The live microorganisms in fermented foods can prevent the invasion of harmful bacteria into the gut and improve the immune system. People have used fermented foods to treat gut-associated diseases for many years. Fermentation can increase the health benefits of many foods. Popular fermented foods include:
- Miso and tempeh
- Sourdough bread
Most (but not all) fermented foods contain probiotics. Probiotics are foods that add live beneficial bacteria to your gut flora. They can help to improve digestion and metabolism, support immune function, and even boost your mood. Yogurt is one of the best sources of probiotics.
Apple cider vinegar is made by fermenting apples; however, it doesn’t always contain probiotics. You’ll see many claims about the benefits of apple cider vinegar for gut health. But there is no scientific evidence backing this claim thus far. However, ACV is packed with antioxidants and live bacteria. These can be good for your gut flora and help with inflammation.
9. Take Gut-Friendly Supplements
If your diet is lacking, try supplements to get your daily dose in. Today there are a variety of prebiotic and probiotic supplements in the form of easy-to-swallow capsules. These can help to maintain the microbiota balance in your gut, improve immune function, and boost energy.
There are many other natural, plant-based supplements you can take to regulate your gut health, too. These can all have different effects on your body. Use discretion when choosing what to fit into your daily repertoire:
- Licorice root
- Collagen protein
- Zinc carnosine
- Psyllium (this acts as an excellent natural laxative for constipation)
10: Drink Enough Water
Water can help to break down the food that you eat. It moves through your system quickly, softening stool, and making it easier to poop. It also helps with digestion and maintains microbiome balance. Before you search for miracle drinks to help with constipation, try drinking eight ounces of water eight times a day.
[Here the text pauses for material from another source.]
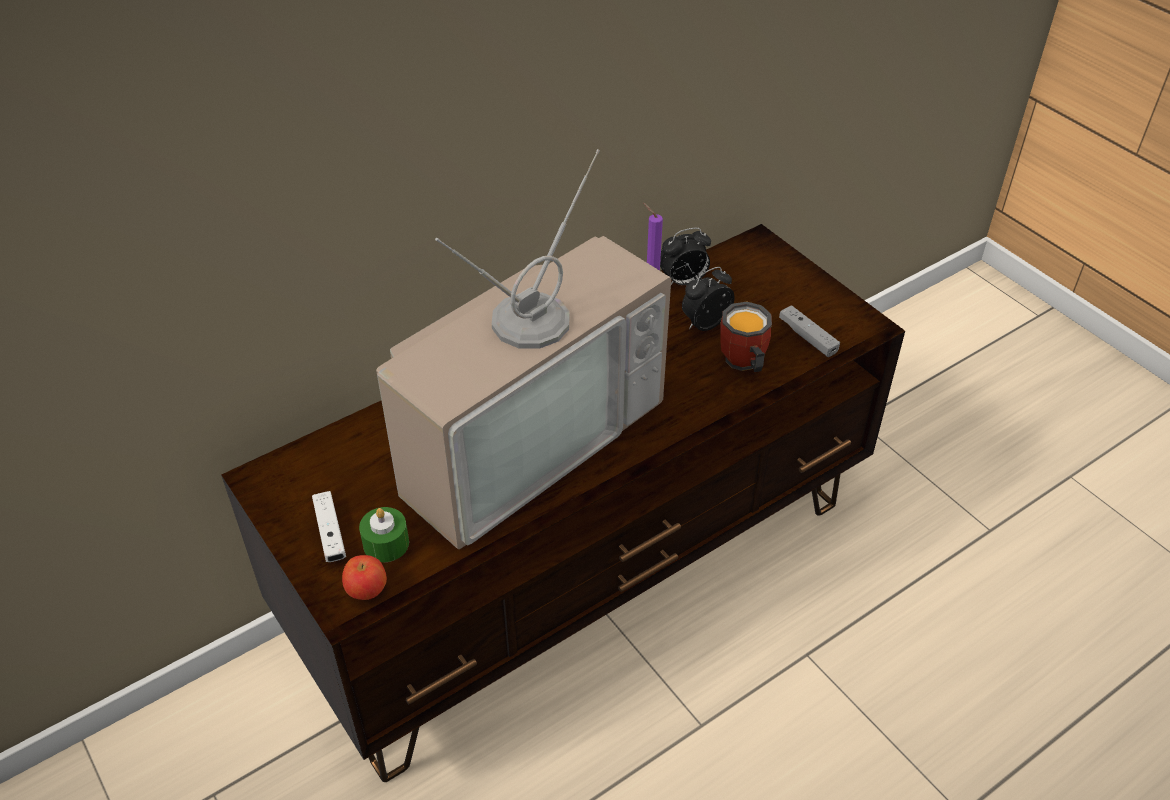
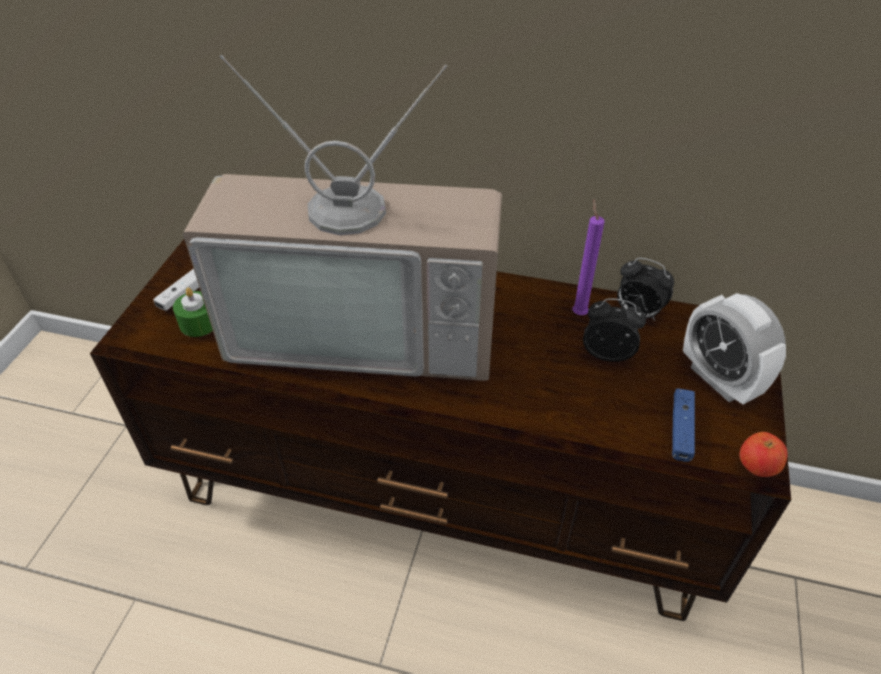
camera: 50 degrees right, 0 degrees up
apple [342,555,387,600] -> apple moved to [740,432,788,477]
mug [720,301,772,372] -> none
grey game controller [779,305,840,357] -> blue game controller [672,388,695,462]
none -> alarm clock [683,293,786,405]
Low water intake can result in dehydration. Dehydration, in turn, can cause low energy levels, decrease cognitive ability, and facilitate headaches. Alkaline water is ideal for gut health because it has gut cleansing and detoxifying properties. It also helps with probiotic growth.
A Happier Gut, A Healthier YOU
When you follow these ten recommendations, you may find that weight loss is only one of the benefits of a healthy gut. Here are some ways a healthy gut will improve the whole you:
- Elevate your mental health. Studies have shown that diet and GIT disorders can affect depression and anxiety. A poor diet can make it even worse. Since your brain is in constant communication with your gut microbiota, a happier gut means a happier you.
- Feel more energized. Your energy levels will be elevated and more consistent when your gut is in sync with the rest of your body. And since the gut is the main producer of serotonin, you’ll get better sleep, too.
- Achieve a healthy weight. Since the gut microbiota helps process food, a healthy gut makes it easier to shed excess calories. Plus, when you’re working toward a healthier gut, you’re eating more nutritious foods.
- Lower your risk of disease. When your gut bacteria is in symbiosis with your body, you have a lower risk of allergies, inflammatory bowel disease (IBD), heart disease, diabetes, obesity, high blood pressure and cholesterol, and even cancer. This means today and in the future.
Switching over to a healthier lifestyle doesn’t happen overnight. Give it time. Make a few small changes each week. Soon you’ll be seeing positive changes inside and out. And that minuscule microsystem that lives in your gut will thank you!